## Your goal
Copy the passage on asking for favors word for word, keeping its two paragraphs, and leave out the listing that comes after it.

## Supplied passage
***

Having to ask for a favor puts you in a weak position. You expose a deficit (which the favor is supposed to fix) and you empower the other party to make a yes-no decision. Either way the other party comes out stronger. If she agrees to do the favor, you owe a debt of gratitude and the burden of future reciprocation. Awareness of this debt keeps many people from asking for favors in the first place, if they can at all avoid it. This reluctance adds to the favor-seeker’s weakness. The other party can assume that the asker’s situation is urgent. If she agrees to do the favor, the asker’s weakness is confirmed and the debt of gratitude is activated. If she says no, the asker’s weakness is also confirmed. Although there is no debt to repay, there is probably regret about having had to ask. Had the asker anticipated the negative response, she would not have asked.

Favor-asking creates a dilemma of trust. By not asking, the trustor can preserve an unpleasant status quo. If she does ask, she shows trust, and now it all depends on the other party’s response. If the response is positive, the asker’s situation has improved, while the other party is a bit worse off because favors, by definition, are costly. This cost can be buffered by the emotional gratification of having helped and by the prospect of having a favor to call in when the need arises. If the response is negative, trust is betrayed, and the help-seeker is worse off than before. She has eliminated one opportunity of being helped and the need for assistance has grown stronger. The other party may also be worse off inasmuch as she dislikes saying no. However, she did not have to pay the cost of helping. In short, compared with not asking, a help-seeker benefits if the favor is granted, and suffers if it is not granted. The decision to ask is difficult (amounting to a trust dilemma) if the asker does not know the other party well enough to know her assessment of the costs and benefits of doing and not doing the favor.

***

Stored entries:
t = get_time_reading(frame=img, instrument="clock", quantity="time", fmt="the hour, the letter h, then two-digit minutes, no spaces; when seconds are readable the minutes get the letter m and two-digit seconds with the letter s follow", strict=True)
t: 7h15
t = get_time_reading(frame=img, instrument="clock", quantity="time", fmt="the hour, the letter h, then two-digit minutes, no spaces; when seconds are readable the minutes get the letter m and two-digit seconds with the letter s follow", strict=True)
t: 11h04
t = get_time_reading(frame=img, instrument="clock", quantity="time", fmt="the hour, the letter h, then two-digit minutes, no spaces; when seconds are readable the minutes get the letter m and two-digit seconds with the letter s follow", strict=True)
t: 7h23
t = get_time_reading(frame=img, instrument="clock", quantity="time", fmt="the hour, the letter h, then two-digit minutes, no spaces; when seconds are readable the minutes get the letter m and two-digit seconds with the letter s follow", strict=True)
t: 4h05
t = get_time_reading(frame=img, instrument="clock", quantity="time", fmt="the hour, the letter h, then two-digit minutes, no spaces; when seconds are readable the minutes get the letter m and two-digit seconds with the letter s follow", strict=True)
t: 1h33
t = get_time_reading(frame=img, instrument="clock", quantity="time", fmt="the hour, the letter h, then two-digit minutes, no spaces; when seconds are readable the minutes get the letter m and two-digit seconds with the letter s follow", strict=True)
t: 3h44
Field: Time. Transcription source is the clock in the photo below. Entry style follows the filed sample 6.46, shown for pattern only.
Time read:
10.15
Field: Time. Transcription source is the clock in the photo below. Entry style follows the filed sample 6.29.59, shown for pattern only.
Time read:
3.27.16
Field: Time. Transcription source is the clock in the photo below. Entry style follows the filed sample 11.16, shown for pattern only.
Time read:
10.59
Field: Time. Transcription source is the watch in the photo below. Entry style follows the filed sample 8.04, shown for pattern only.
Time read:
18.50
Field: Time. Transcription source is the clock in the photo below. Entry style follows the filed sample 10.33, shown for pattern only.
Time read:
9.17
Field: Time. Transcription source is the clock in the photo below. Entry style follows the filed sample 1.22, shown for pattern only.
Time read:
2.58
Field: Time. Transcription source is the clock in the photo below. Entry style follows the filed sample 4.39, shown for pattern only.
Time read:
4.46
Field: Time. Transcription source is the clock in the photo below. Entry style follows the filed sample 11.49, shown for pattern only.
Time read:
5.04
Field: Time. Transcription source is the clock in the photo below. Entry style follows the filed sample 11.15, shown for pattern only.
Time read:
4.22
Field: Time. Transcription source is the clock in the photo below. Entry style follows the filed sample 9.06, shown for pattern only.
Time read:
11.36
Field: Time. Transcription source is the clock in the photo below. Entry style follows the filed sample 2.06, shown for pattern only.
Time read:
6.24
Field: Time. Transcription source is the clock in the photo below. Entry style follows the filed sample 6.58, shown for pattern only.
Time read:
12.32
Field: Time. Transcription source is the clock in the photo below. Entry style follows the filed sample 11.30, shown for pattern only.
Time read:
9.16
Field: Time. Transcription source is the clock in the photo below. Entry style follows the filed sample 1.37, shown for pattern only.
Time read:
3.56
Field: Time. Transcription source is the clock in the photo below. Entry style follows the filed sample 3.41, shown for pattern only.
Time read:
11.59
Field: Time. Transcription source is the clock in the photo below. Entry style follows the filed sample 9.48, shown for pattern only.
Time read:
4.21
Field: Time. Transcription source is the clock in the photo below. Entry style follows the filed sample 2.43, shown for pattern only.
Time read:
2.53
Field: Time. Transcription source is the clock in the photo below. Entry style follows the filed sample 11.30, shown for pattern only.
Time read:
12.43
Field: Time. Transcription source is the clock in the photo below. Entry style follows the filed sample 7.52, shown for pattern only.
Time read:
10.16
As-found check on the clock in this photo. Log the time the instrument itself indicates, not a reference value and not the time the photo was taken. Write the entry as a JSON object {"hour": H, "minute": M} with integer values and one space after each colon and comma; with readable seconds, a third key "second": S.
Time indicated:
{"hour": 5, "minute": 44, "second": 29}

***

## Finished exercise
Having to ask for a favor puts you in a weak position. You expose a deficit (which the favor is supposed to fix) and you empower the other party to make a yes-no decision. Either way the other party comes out stronger. If she agrees to do the favor, you owe a debt of gratitude and the burden of future reciprocation. Awareness of this debt keeps many people from asking for favors in the first place, if they can at all avoid it. This reluctance adds to the favor-seeker’s weakness. The other party can assume that the asker’s situation is urgent. If she agrees to do the favor, the asker’s weakness is confirmed and the debt of gratitude is activated. If she says no, the asker’s weakness is also confirmed. Although there is no debt to repay, there is probably regret about having had to ask. Had the asker anticipated the negative response, she would not have asked.

Favor-asking creates a dilemma of trust. By not asking, the trustor can preserve an unpleasant status quo. If she does ask, she shows trust, and now it all depends on the other party’s response. If the response is positive, the asker’s situation has improved, while the other party is a bit worse off because favors, by definition, are costly. This cost can be buffered by the emotional gratification of having helped and by the prospect of having a favor to call in when the need arises. If the response is negative, trust is betrayed, and the help-seeker is worse off than before. She has eliminated one opportunity of being helped and the need for assistance has grown stronger. The other party may also be worse off inasmuch as she dislikes saying no. However, she did not have to pay the cost of helping. In short, compared with not asking, a help-seeker benefits if the favor is granted, and suffers if it is not granted. The decision to ask is difficult (amounting to a trust dilemma) if the asker does not know the other party well enough to know her assessment of the costs and benefits of doing and not doing the favor.